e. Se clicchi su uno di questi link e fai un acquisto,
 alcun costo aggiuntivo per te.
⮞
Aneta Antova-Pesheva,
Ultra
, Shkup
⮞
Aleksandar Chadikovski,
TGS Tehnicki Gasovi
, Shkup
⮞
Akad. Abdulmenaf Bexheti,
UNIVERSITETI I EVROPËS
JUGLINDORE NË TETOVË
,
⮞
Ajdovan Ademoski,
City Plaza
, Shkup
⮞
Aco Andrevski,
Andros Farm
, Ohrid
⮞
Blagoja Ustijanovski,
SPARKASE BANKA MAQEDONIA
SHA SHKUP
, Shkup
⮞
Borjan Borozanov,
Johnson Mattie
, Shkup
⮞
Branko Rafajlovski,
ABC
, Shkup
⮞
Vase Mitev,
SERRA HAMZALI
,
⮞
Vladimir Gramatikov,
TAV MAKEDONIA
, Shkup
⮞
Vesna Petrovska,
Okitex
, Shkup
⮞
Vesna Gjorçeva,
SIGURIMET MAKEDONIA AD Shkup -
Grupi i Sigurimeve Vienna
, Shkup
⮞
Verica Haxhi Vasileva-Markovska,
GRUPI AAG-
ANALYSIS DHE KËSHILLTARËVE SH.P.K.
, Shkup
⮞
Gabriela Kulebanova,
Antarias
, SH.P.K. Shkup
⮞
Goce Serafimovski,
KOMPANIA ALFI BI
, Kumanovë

● ● ● ● ● ● ●

How to complete this task:
What you write must match the records above exactly, line for line.

Answer space:
e. Se clicchi su uno di questi link e fai un acquisto,
 alcun costo aggiuntivo per te.
⮞
Aneta Antova-Pesheva,
Ultra
, Shkup
⮞
Aleksandar Chadikovski,
TGS Tehnicki Gasovi
, Shkup
⮞
Akad. Abdulmenaf Bexheti,
UNIVERSITETI I EVROPËS
JUGLINDORE NË TETOVË
,
⮞
Ajdovan Ademoski,
City Plaza
, Shkup
⮞
Aco Andrevski,
Andros Farm
, Ohrid
⮞
Blagoja Ustijanovski,
SPARKASE BANKA MAQEDONIA
SHA SHKUP
, Shkup
⮞
Borjan Borozanov,
Johnson Mattie
, Shkup
⮞
Branko Rafajlovski,
ABC
, Shkup
⮞
Vase Mitev,
SERRA HAMZALI
,
⮞
Vladimir Gramatikov,
TAV MAKEDONIA
, Shkup
⮞
Vesna Petrovska,
Okitex
, Shkup
⮞
Vesna Gjorçeva,
SIGURIMET MAKEDONIA AD Shkup -
Grupi i Sigurimeve Vienna
, Shkup
⮞
Verica Haxhi Vasileva-Markovska,
GRUPI AAG-
ANALYSIS DHE KËSHILLTARËVE SH.P.K.
, Shkup
⮞
Gabriela Kulebanova,
Antarias
, SH.P.K. Shkup
⮞
Goce Serafimovski,
KOMPANIA ALFI BI
, Kumanovë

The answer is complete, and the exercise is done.